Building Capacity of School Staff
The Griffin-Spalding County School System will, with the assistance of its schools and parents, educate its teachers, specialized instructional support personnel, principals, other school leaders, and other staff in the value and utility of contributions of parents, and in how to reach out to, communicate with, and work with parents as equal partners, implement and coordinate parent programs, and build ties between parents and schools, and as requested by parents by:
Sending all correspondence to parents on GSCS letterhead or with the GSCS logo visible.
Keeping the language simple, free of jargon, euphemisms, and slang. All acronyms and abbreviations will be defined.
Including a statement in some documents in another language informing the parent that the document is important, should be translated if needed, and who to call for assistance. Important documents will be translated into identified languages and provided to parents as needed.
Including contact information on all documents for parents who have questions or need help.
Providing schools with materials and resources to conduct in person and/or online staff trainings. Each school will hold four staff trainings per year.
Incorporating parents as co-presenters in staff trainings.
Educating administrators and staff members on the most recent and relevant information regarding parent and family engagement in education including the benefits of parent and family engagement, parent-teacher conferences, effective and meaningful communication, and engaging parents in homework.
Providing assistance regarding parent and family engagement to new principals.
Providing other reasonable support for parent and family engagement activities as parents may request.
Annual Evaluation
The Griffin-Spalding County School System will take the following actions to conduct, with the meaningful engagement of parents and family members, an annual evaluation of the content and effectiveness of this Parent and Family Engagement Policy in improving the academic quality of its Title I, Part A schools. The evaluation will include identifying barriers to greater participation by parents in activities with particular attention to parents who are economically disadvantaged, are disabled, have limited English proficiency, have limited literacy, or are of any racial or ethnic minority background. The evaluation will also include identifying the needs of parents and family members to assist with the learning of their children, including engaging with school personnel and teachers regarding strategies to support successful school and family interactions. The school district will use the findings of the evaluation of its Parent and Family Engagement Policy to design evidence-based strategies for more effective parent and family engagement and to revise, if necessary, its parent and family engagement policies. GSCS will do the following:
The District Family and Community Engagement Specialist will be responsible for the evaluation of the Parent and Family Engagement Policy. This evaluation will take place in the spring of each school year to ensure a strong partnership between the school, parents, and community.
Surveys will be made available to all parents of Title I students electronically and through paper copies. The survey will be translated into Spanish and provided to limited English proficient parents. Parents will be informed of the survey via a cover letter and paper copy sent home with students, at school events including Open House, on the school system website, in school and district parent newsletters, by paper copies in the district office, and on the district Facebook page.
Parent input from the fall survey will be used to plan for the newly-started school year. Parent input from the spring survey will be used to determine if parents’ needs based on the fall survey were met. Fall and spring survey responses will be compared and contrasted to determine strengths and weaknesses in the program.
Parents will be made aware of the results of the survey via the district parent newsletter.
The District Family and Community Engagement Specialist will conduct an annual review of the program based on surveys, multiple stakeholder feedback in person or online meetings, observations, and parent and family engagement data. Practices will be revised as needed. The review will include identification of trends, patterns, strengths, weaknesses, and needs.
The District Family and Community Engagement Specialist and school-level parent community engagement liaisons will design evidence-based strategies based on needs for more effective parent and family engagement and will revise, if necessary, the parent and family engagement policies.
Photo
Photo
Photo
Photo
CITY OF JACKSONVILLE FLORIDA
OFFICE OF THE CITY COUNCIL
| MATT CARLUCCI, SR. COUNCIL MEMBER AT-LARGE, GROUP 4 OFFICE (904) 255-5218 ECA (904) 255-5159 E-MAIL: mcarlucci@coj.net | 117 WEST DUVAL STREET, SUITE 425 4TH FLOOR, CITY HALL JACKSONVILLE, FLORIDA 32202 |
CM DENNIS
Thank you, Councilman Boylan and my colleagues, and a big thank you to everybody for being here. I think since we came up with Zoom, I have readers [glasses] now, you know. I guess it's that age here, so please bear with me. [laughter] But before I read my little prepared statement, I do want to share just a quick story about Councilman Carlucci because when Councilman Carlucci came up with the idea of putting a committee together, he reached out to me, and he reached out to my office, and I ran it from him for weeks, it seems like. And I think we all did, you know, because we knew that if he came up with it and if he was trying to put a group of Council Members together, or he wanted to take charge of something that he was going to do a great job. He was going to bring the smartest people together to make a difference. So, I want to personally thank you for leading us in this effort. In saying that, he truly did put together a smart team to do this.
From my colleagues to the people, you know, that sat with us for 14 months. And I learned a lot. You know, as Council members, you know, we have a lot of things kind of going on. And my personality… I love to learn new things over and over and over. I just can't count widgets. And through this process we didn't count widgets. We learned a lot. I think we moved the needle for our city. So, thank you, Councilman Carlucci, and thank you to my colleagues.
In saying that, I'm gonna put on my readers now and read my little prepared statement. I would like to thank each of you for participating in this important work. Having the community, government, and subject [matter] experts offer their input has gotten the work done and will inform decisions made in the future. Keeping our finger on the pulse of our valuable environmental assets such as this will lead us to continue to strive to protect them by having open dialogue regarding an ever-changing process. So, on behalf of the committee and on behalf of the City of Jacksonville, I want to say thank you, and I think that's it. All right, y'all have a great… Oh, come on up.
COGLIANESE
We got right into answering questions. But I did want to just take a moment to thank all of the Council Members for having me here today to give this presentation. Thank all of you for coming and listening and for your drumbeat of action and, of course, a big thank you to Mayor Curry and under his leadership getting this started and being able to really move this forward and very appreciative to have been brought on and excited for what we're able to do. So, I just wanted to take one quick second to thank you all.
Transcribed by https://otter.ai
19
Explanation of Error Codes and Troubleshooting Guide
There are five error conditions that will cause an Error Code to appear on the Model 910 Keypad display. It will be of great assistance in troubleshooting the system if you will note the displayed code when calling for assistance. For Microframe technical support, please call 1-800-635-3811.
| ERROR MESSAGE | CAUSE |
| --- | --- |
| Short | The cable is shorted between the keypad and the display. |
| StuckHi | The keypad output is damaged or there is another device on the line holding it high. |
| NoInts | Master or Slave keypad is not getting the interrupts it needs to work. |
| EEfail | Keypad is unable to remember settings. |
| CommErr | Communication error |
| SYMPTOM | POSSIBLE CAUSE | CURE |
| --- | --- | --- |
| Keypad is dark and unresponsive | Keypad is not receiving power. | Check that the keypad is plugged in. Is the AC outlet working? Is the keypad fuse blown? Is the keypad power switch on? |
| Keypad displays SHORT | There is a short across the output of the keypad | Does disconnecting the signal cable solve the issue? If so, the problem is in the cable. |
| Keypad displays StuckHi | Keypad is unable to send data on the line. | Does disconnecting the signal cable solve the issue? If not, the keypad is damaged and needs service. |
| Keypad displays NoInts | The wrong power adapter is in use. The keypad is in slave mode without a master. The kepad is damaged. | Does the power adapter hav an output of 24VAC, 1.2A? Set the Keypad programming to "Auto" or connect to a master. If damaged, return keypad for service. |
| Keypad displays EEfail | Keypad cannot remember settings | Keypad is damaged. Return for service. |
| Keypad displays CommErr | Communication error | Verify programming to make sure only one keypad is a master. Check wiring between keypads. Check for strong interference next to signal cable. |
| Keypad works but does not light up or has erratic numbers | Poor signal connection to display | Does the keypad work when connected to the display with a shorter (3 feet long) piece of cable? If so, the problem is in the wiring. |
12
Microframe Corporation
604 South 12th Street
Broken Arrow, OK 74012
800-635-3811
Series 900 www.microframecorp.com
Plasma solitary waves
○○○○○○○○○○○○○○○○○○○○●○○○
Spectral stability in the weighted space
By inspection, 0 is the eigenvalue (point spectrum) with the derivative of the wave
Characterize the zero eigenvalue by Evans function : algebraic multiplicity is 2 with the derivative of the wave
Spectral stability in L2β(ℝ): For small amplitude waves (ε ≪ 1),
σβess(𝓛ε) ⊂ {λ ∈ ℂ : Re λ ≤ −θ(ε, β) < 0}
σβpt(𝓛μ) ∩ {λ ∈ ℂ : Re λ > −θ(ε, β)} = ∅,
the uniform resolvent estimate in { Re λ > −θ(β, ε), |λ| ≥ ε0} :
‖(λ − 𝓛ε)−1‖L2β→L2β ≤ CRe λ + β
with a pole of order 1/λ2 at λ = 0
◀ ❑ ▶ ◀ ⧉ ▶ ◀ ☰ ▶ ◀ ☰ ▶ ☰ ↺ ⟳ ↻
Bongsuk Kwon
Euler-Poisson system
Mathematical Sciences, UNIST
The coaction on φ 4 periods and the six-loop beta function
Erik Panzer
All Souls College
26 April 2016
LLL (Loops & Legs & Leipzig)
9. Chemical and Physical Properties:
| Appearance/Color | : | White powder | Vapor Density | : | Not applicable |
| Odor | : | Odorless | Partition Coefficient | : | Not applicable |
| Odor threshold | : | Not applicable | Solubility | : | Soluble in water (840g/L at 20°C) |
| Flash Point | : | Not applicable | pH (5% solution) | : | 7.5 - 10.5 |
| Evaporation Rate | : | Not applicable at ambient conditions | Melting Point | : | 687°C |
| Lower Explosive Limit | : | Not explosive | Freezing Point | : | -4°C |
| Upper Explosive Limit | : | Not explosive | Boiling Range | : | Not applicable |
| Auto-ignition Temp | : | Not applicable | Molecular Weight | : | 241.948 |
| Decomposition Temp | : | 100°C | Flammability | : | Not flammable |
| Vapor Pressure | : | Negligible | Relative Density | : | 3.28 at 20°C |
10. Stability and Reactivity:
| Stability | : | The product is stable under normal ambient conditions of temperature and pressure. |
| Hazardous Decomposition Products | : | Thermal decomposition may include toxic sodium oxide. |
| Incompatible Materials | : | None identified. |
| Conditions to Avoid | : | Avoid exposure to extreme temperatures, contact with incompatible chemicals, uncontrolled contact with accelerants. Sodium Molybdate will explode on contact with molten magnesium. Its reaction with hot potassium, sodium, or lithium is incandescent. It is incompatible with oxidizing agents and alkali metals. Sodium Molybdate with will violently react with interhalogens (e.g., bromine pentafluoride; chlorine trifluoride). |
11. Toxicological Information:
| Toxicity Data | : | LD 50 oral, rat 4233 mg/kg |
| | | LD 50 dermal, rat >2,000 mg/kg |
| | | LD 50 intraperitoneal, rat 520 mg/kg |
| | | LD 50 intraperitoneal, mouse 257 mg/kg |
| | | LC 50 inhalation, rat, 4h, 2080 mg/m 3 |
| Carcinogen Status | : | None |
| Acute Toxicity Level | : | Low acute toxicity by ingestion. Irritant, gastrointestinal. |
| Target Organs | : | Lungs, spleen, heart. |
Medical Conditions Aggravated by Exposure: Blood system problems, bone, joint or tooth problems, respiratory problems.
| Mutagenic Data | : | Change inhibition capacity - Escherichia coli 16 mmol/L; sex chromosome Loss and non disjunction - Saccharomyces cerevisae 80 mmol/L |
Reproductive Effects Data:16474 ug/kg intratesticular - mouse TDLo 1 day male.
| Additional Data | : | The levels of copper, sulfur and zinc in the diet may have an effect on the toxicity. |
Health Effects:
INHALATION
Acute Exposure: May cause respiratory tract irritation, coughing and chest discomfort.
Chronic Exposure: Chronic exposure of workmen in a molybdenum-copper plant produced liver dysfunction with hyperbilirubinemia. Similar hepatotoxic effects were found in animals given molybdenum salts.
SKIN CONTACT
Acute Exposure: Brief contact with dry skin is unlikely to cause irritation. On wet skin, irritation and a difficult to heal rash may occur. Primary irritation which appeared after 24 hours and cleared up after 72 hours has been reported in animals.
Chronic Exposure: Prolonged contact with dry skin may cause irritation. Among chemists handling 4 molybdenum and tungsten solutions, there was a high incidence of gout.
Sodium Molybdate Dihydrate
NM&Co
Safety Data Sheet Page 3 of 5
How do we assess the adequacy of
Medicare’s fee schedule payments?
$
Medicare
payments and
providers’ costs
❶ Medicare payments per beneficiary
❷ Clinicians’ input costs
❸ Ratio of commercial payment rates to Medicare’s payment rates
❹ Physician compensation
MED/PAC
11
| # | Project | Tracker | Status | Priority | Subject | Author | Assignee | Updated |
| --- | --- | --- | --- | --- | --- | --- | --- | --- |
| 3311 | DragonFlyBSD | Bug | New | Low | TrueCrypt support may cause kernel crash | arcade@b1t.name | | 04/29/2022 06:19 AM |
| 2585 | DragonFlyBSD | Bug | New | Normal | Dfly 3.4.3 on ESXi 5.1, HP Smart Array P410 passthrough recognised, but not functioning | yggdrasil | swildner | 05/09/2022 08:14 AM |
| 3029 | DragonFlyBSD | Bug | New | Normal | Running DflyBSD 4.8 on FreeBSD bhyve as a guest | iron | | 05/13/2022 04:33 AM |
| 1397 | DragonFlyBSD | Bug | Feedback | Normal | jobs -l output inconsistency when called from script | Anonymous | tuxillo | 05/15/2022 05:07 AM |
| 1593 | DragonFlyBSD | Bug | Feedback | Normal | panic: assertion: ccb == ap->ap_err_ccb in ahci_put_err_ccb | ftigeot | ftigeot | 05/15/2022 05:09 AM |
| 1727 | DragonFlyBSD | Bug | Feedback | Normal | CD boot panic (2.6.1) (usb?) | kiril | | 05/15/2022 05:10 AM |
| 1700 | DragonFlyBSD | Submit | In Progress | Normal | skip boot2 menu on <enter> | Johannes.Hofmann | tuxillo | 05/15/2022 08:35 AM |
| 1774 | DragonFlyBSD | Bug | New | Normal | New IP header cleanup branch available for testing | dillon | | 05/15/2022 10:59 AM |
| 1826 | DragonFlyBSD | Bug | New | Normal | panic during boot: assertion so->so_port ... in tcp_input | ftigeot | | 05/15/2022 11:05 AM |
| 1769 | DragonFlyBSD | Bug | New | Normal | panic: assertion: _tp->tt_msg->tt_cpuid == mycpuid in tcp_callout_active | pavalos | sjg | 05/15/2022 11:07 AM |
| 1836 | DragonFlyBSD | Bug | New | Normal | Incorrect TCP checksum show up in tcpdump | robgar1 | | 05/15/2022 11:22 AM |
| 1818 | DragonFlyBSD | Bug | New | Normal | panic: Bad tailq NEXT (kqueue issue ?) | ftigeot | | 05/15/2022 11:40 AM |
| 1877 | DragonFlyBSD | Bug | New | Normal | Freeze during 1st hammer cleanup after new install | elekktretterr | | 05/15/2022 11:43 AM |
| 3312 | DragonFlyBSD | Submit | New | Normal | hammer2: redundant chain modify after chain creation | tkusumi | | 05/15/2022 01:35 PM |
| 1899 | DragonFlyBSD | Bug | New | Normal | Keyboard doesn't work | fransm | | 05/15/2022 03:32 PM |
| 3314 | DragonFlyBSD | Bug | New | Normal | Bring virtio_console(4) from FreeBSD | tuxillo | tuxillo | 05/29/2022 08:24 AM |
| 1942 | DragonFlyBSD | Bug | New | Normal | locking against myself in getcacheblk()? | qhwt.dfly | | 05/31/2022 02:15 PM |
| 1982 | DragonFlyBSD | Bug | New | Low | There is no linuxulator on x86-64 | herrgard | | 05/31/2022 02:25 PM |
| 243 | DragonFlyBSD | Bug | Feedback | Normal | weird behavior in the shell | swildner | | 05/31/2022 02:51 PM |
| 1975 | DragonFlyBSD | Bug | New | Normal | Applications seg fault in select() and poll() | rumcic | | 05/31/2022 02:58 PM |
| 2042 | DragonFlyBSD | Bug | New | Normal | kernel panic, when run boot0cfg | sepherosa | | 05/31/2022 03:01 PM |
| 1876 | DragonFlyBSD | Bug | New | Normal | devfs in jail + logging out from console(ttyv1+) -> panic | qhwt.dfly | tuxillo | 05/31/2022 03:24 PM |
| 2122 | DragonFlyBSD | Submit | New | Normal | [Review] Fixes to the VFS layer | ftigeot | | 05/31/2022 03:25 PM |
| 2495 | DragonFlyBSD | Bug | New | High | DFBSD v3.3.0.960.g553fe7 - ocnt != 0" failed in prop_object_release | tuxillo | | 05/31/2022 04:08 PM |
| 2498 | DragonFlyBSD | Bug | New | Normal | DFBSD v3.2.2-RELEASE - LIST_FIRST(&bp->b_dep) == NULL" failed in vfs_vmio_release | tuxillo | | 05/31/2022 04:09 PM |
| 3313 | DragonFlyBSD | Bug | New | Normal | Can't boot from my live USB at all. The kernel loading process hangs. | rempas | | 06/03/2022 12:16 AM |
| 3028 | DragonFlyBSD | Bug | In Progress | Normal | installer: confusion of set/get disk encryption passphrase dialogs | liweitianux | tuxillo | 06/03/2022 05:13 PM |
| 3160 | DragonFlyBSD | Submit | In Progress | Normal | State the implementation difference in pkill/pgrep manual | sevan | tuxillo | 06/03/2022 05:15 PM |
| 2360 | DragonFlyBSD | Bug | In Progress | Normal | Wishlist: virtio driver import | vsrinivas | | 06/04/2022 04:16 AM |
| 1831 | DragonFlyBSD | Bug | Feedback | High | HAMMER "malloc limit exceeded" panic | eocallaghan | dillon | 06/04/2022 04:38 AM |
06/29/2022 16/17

┄┄┄┄┄┄

ABOUT THIS EXERCISE →
Above are some lines. Repeat exactly, and only, those from the line that has "05/31/2022 02:58 PM |" through the line that has "05/31/2022 03:25 PM |".

ANSWER TO THIS TASK →
| 1975 | DragonFlyBSD | Bug | New | Normal | Applications seg fault in select() and poll() | rumcic | | 05/31/2022 02:58 PM |
| 2042 | DragonFlyBSD | Bug | New | Normal | kernel panic, when run boot0cfg | sepherosa | | 05/31/2022 03:01 PM |
| 1876 | DragonFlyBSD | Bug | New | Normal | devfs in jail + logging out from console(ttyv1+) -> panic | qhwt.dfly | tuxillo | 05/31/2022 03:24 PM |
| 2122 | DragonFlyBSD | Submit | New | Normal | [Review] Fixes to the VFS layer | ftigeot | | 05/31/2022 03:25 PM |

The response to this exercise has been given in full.